Copy every record verbatim. Leave the pictures out.
--- Excerpted data Enclosed Below ---
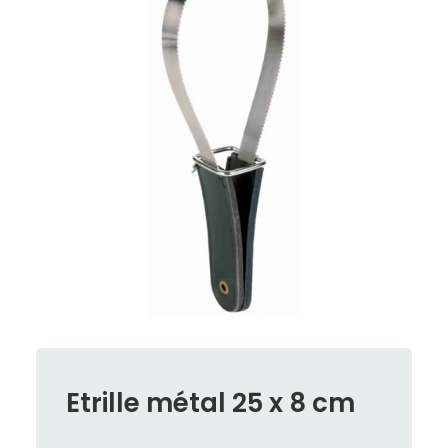
Etrille métal 25 x 8 cm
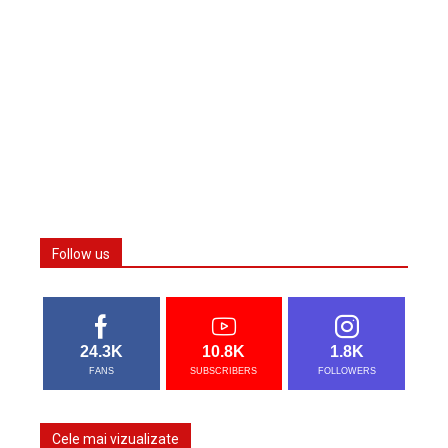
Follow us
24.3K
10.8K
1.8K
FANS
SUBSCRIBERS
FOLLOWERS
Cele mai vizualizate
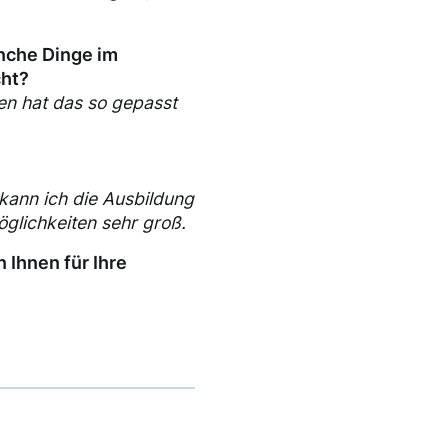
anche Dinge im
cht?
nen hat das so gepasst
kann ich die Ausbildung
glichkeiten sehr groß.
 Ihnen für Ihre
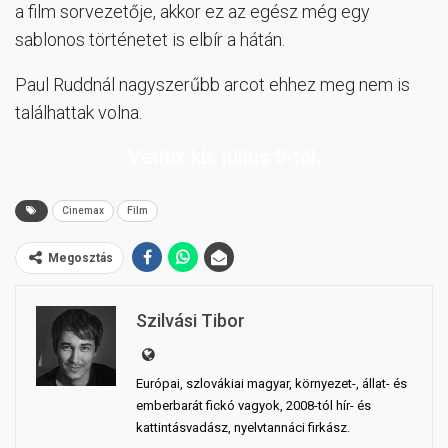
a film sorvezetője, akkor ez az egész még egy
sablonos történetet is elbír a hátán.
Paul Ruddnál nagyszerűbb arcot ehhez meg nem is
találhattak volna.
Vetítik kb. július 5-től.
Cinemax
Film
Megosztás
Szilvási Tibor
Európai, szlovákiai magyar, környezet-, állat- és
emberbarát fickó vagyok, 2008-tól hír- és
kattintásvadász, nyelvtannáci firkász.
--- End of Enclosed Excerpted data ---
_Answer to this exercise:_
Etrille métal 25 x 8 cm
Follow us
24.3K
10.8K
1.8K
FANS
SUBSCRIBERS
FOLLOWERS
Cele mai vizualizate
anche Dinge im
cht?
nen hat das so gepasst
kann ich die Ausbildung
glichkeiten sehr groß.
 Ihnen für Ihre
a film sorvezetője, akkor ez az egész még egy
sablonos történetet is elbír a hátán.
Paul Ruddnál nagyszerűbb arcot ehhez meg nem is
találhattak volna.
Vetítik kb. július 5-től.
Cinemax
Film
Megosztás
Szilvási Tibor
Európai, szlovákiai magyar, környezet-, állat- és
emberbarát fickó vagyok, 2008-tól hír- és
kattintásvadász, nyelvtannáci firkász.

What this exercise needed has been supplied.